The Lévy flight also accurately describes some ecological phenomena, explains physicist Marcos da Luz, from the Federal University of Paraná/UFPR. Until some time ago, the general belief was that everything followed normal distributions, where average events are very common and the very small ones or the very big ones are rare. Recently, however, convincing data has indicated that many animals – such as jackals, bees, penguins and others – follow Lévy flights.

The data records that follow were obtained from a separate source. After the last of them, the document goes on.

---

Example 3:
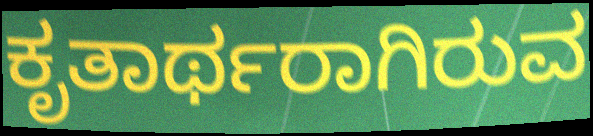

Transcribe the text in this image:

ಕೃತಾರ್ಥರಾಗಿರುವ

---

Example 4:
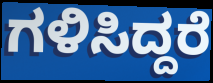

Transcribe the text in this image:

ಗಳಿಸಿದ್ದರೆ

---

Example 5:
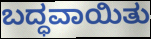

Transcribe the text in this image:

ಬದ್ಧವಾಯಿತು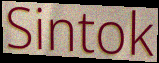
SintokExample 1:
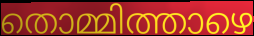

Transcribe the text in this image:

തൊമ്മിത്താഴെ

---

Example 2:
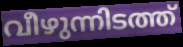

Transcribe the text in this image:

വീഴുന്നിടത്ത്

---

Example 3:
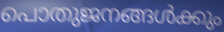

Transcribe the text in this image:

പൊതുജനങ്ങൾക്കും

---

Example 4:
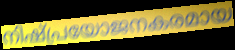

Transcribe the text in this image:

നിഷ്പ്രയോജനകരമായ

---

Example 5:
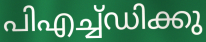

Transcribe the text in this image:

പിഎച്ച്ഡിക്കു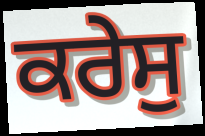
ਕਰੇਸੁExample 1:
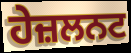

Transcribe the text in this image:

ਹੇਜ਼ਲਨਟ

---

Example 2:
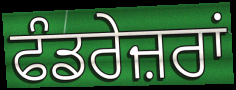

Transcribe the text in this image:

ਫੰਡਰੇਜ਼ਰਾਂ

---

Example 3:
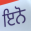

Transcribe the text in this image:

ਇਨੋ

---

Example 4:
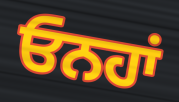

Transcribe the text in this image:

ਓਨਹਾਂ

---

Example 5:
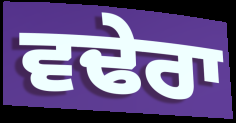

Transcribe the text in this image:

ਵਢੇਰਾ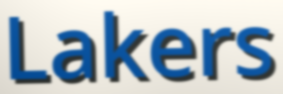
Lakers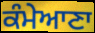
ਕੰਮੇਆਣਾ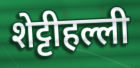
शेट्टीहल्लीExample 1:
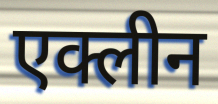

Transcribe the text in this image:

एक्लीन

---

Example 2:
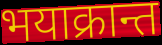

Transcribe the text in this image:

भयाक्रान्त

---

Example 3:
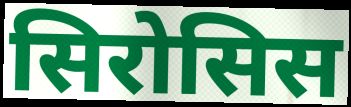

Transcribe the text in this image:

सिरोसिस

Together with his colleagues Gandhi Mohan Viswanathan, from the Federal University of Alagoas, and Ernesto Raposo, from the Federal University of Pernambuco, the physicist from UFPR has used Lévy flights to understand how these animals search for food.
The Lévy flight is an advantage, for example, when a source of food is distributed randomly and sparsely. The most advantageous strategy for an animal searching for food is, in these cases, to make small movements for some time to search the surroundings. If the animal doesn’t find any food, then it’s better for it to move on to a distant place, where the probability of finding food might be higher. Several research studies have shown that this pattern is very common in nature, as is discussed in the review published in 2008 in Physics of Life Reviews, by Viswanathan, Raposo and Luz. They show that a wide variety of animals, from amoebas to whales, seem to adopt Lévy flights for their displacements.

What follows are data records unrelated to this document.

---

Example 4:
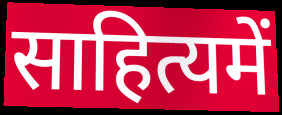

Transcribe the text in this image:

साहित्यमें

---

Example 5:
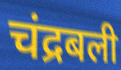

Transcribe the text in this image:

चंद्रबली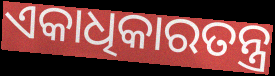
ଏକାଧିକାରତନ୍ତ୍ରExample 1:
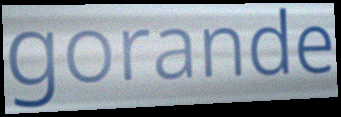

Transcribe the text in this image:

gorande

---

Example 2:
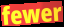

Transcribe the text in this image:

In an on-going collaboration, the three physicists from Paraná, Alagoas, and Pernambuco are now working on detailed analyses to formalize the theory of Lévy flights in a strict mathematical context. By doing so, they hope to describe, by using mathematical formulas, not only what happens with individual movements – the more commonly observed situations so far – but also what happens during collective search procedures, such as groups of monkeys that follow internal rules to coordinate the routes in order to increase the chances of finding food. To encourage scientific discussion on this topic, the three researchers are organizing a special issue of the Journal of Physics A, with review articles and original papers on random search movements. The issue is scheduled for publication in October this year.
MERCADIER, N. et al. Lévy flights of photons in hot atomic vapours. Nature Physics. 2009.
VISWANATHAN, G. M. et al. Lévy flights and superdiffusion in the context of biological encounters and random searches. Physics of Life Reviews. v. 5, n. 3, p. 133-150. set. 2008.